■ Challenge ■
Reproduce the listing below line for line, omitting the pictures.

[Collected data]

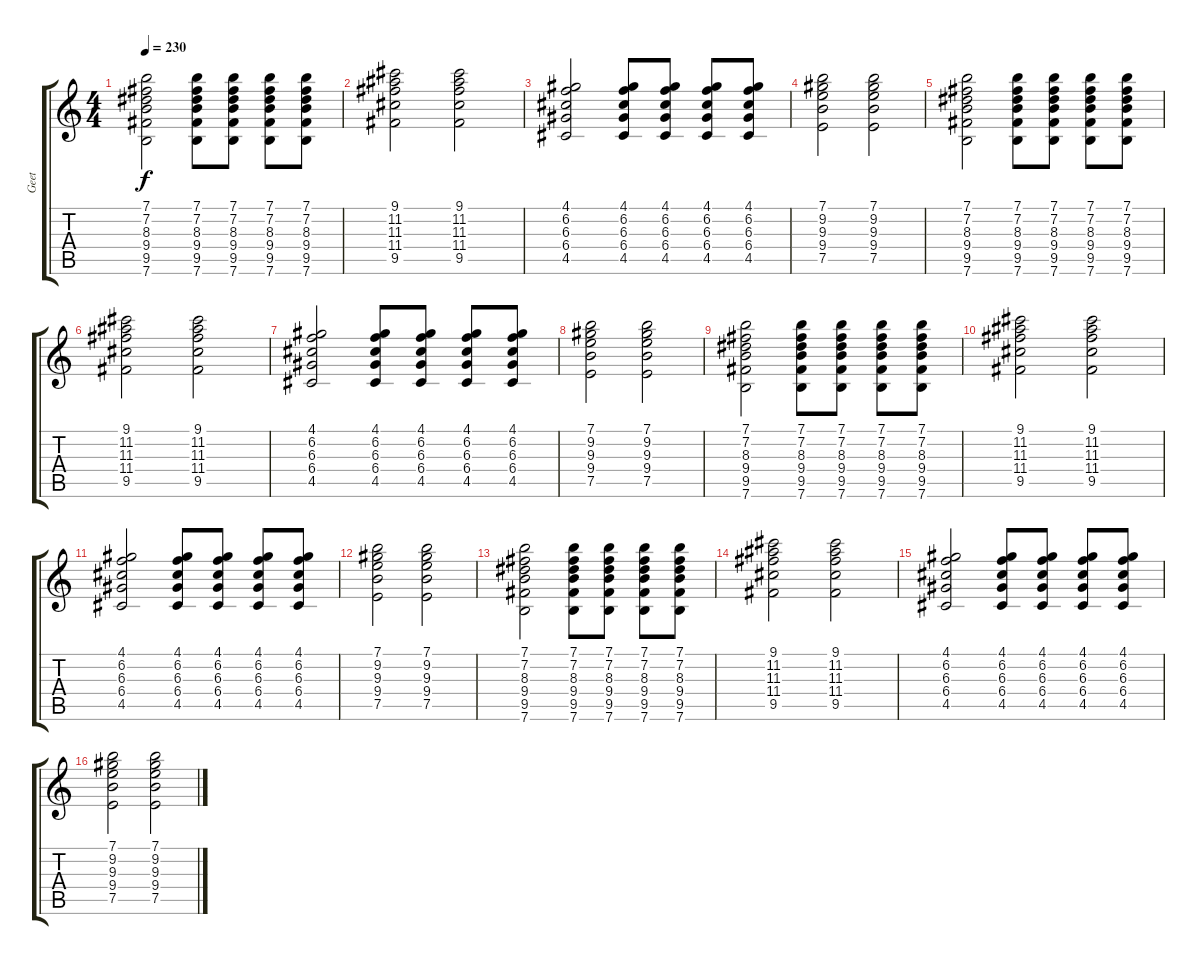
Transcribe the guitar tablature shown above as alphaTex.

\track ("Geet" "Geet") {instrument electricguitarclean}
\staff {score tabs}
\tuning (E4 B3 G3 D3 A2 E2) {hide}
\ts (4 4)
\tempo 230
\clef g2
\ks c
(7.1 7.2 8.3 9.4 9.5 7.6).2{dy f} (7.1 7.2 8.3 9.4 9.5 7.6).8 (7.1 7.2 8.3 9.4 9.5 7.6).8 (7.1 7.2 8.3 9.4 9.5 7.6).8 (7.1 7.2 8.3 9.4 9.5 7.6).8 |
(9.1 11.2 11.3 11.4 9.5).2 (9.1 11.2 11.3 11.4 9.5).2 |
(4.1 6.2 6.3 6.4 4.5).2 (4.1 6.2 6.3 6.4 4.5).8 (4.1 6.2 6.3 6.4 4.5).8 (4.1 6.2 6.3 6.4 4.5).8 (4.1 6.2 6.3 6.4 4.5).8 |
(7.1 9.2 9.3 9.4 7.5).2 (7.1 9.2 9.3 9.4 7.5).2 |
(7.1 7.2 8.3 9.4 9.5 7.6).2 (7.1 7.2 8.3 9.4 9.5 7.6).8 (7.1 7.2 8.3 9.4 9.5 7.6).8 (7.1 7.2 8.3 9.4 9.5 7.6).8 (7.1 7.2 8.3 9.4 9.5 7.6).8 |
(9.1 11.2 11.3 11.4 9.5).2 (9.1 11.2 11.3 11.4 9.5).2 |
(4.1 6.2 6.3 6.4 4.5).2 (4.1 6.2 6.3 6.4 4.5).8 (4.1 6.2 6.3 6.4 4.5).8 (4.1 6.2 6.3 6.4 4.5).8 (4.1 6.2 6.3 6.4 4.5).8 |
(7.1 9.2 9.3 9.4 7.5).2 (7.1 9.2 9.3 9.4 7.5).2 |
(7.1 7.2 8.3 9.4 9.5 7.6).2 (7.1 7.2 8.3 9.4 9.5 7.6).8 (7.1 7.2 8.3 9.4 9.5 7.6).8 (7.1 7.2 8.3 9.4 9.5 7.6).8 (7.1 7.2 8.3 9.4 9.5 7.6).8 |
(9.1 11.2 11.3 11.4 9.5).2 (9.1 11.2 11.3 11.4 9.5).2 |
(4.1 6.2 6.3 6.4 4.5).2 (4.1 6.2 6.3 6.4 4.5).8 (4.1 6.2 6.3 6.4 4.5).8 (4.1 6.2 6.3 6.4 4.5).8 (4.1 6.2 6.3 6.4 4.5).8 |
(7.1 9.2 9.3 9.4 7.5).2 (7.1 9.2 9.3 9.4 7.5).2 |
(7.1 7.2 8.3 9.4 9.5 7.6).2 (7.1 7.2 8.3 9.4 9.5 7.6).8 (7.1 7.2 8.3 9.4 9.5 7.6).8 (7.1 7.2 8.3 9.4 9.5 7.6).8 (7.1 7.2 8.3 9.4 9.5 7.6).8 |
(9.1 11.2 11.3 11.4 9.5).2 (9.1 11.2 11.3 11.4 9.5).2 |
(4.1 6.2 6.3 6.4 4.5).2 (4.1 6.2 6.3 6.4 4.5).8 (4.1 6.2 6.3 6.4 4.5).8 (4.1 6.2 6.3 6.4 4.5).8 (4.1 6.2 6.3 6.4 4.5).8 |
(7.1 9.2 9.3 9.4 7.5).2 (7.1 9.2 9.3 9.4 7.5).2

■ Exercise answer ■
Transcribe the guitar tablature shown above as alphaTex.

\track ("Geet" "Geet") {instrument electricguitarclean}
\staff {score tabs}
\tuning (E4 B3 G3 D3 A2 E2) {hide}
\ts (4 4)
\tempo 230
\clef g2
\ks c
(7.1 7.2 8.3 9.4 9.5 7.6).2{dy f} (7.1 7.2 8.3 9.4 9.5 7.6).8 (7.1 7.2 8.3 9.4 9.5 7.6).8 (7.1 7.2 8.3 9.4 9.5 7.6).8 (7.1 7.2 8.3 9.4 9.5 7.6).8 |
(9.1 11.2 11.3 11.4 9.5).2 (9.1 11.2 11.3 11.4 9.5).2 |
(4.1 6.2 6.3 6.4 4.5).2 (4.1 6.2 6.3 6.4 4.5).8 (4.1 6.2 6.3 6.4 4.5).8 (4.1 6.2 6.3 6.4 4.5).8 (4.1 6.2 6.3 6.4 4.5).8 |
(7.1 9.2 9.3 9.4 7.5).2 (7.1 9.2 9.3 9.4 7.5).2 |
(7.1 7.2 8.3 9.4 9.5 7.6).2 (7.1 7.2 8.3 9.4 9.5 7.6).8 (7.1 7.2 8.3 9.4 9.5 7.6).8 (7.1 7.2 8.3 9.4 9.5 7.6).8 (7.1 7.2 8.3 9.4 9.5 7.6).8 |
(9.1 11.2 11.3 11.4 9.5).2 (9.1 11.2 11.3 11.4 9.5).2 |
(4.1 6.2 6.3 6.4 4.5).2 (4.1 6.2 6.3 6.4 4.5).8 (4.1 6.2 6.3 6.4 4.5).8 (4.1 6.2 6.3 6.4 4.5).8 (4.1 6.2 6.3 6.4 4.5).8 |
(7.1 9.2 9.3 9.4 7.5).2 (7.1 9.2 9.3 9.4 7.5).2 |
(7.1 7.2 8.3 9.4 9.5 7.6).2 (7.1 7.2 8.3 9.4 9.5 7.6).8 (7.1 7.2 8.3 9.4 9.5 7.6).8 (7.1 7.2 8.3 9.4 9.5 7.6).8 (7.1 7.2 8.3 9.4 9.5 7.6).8 |
(9.1 11.2 11.3 11.4 9.5).2 (9.1 11.2 11.3 11.4 9.5).2 |
(4.1 6.2 6.3 6.4 4.5).2 (4.1 6.2 6.3 6.4 4.5).8 (4.1 6.2 6.3 6.4 4.5).8 (4.1 6.2 6.3 6.4 4.5).8 (4.1 6.2 6.3 6.4 4.5).8 |
(7.1 9.2 9.3 9.4 7.5).2 (7.1 9.2 9.3 9.4 7.5).2 |
(7.1 7.2 8.3 9.4 9.5 7.6).2 (7.1 7.2 8.3 9.4 9.5 7.6).8 (7.1 7.2 8.3 9.4 9.5 7.6).8 (7.1 7.2 8.3 9.4 9.5 7.6).8 (7.1 7.2 8.3 9.4 9.5 7.6).8 |
(9.1 11.2 11.3 11.4 9.5).2 (9.1 11.2 11.3 11.4 9.5).2 |
(4.1 6.2 6.3 6.4 4.5).2 (4.1 6.2 6.3 6.4 4.5).8 (4.1 6.2 6.3 6.4 4.5).8 (4.1 6.2 6.3 6.4 4.5).8 (4.1 6.2 6.3 6.4 4.5).8 |
(7.1 9.2 9.3 9.4 7.5).2 (7.1 9.2 9.3 9.4 7.5).2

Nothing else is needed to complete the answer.